Although pictures appear in the data, the answer should contain only the lines from its start through the line with "Outlined on this", written out exactly.

Information shown
BEGIN

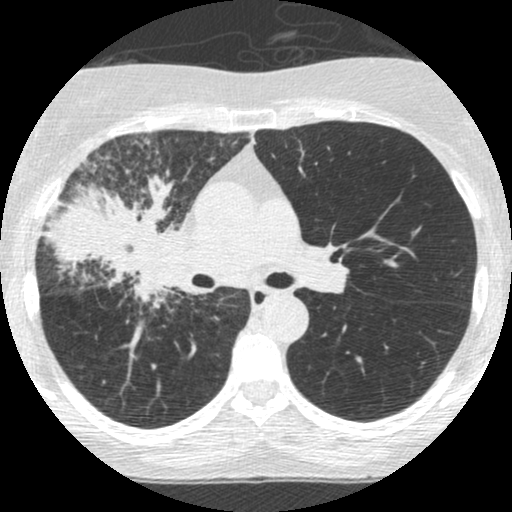
Low-dose screening chest CT, one axial slice; reconstruction kernel STANDARD; 120 kVp; lung window (W 1500 / L -600 HU); 512 × 512 image matrix.
Outlined on this slice (manually delineated by an expert):
- lesion 2 (tumor, hilum of right lung): box from (x=45, y=174) to (x=184, y=309) px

END

Output of the task
Low-dose screening chest CT, one axial slice; reconstruction kernel STANDARD; 120 kVp; lung window (W 1500 / L -600 HU); 512 × 512 image matrix.
Outlined on this slice (manually delineated by an expert):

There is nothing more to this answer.